Last Friday 7 November the Embassy of the Netherlands in Cairo held the Orange Bike Day, a cycling tour in Cairo. This is the third successive year to hold the festival and, like the previous ones, it met with huge success. With this tour the Embassy hopes to draw attention to the potential of bicycles as a clean and efficient means of transport.
“The Embassy started the Orange Bike Day in Egypt back in 2012 with around 400 participants. The Embassy promised to provide follow up to the cycling event.
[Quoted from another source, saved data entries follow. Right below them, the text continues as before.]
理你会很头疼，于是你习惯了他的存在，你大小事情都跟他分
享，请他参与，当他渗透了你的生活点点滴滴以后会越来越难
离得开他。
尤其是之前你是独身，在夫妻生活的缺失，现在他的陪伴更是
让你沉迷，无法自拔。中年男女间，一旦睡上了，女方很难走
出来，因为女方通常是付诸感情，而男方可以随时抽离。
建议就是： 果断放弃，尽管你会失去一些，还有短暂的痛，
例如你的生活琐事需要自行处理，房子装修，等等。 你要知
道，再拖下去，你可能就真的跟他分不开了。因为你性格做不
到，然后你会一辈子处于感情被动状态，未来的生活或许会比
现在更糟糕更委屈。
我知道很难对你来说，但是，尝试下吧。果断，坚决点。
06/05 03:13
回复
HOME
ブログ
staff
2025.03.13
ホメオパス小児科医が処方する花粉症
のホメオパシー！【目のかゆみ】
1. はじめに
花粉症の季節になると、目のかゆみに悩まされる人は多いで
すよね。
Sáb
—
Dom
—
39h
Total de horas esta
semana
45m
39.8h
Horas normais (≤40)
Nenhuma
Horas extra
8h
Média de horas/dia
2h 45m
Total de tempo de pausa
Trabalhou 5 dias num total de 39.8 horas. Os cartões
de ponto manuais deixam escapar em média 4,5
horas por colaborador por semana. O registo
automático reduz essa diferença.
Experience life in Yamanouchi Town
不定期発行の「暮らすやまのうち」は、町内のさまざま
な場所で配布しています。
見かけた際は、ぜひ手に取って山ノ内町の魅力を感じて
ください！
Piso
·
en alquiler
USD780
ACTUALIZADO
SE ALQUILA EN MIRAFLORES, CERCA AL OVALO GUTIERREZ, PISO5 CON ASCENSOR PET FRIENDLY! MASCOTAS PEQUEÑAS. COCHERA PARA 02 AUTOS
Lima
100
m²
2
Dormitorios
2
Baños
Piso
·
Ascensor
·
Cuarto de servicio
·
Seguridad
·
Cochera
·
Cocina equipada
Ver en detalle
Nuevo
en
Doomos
We fulfilled our promise in 2013. Last year the event was even more successful, and the number of participants increased to around 900. This encouraged us to decide to make the Orange Bike Day an annual event,” says Gerard Steeghs, Ambassador of the Netherlands to Egypt.
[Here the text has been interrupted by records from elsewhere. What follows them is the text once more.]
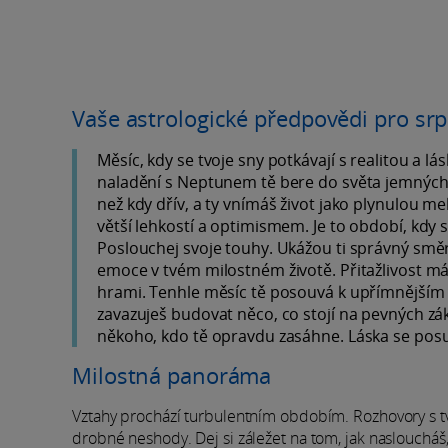
Vaše astrologické předpovědi pro sr
Měsíc, kdy se tvoje sny potkávají s realitou a l
naladění s Neptunem tě bere do světa jemných s
než kdy dřív, a ty vnímáš život jako plynulou m
větší lehkostí a optimismem. Je to období, kdy 
Poslouchej svoje touhy. Ukážou ti správný sm
emoce v tvém milostném životě. Přitažlivost má 
hrami. Tenhle měsíc tě posouvá k upřímnějším v
zavazuješ budovat něco, co stojí na pevných zák
někoho, kdo tě opravdu zasáhne. Láska se posune 
Milostná panoráma
Vztahy prochází turbulentním obdobím. Rozhovory s tv
drobné neshody. Dej si záležet na tom, jak nasloucháš,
Some 3000 participants joined in this year’s Orange Bike Day, among them this Watani reporter.
The Netherlands is known worldwide as a pioneer in developing an extensive cycling policy and matching infrastructure. The aim is to lessen traffic and pollution within cities, and to promote low-cost, healthy means of transportation.
Ambassador Steeghs highlights the relevance of cycling for Egypt, at the same time noting that bicycle lanes are already being promoted in several Egyptian cities. He points out, however, that the acceptance of bicycles in traffic by ordinary road users still has a long way to go in Egypt. “Nevertheless, events like Orange Bike Day could help in creating a critical momentum that would enable a wider use of bicycles, and so furthering their acceptance in traffic,” he says.
Egypt’s President Abdel-Fattah al-Sisi has promoted cycling as a clean means of transportation when he led a Friday early morning cycling marathon back in June 2014, on the first weekend after he was sworn in.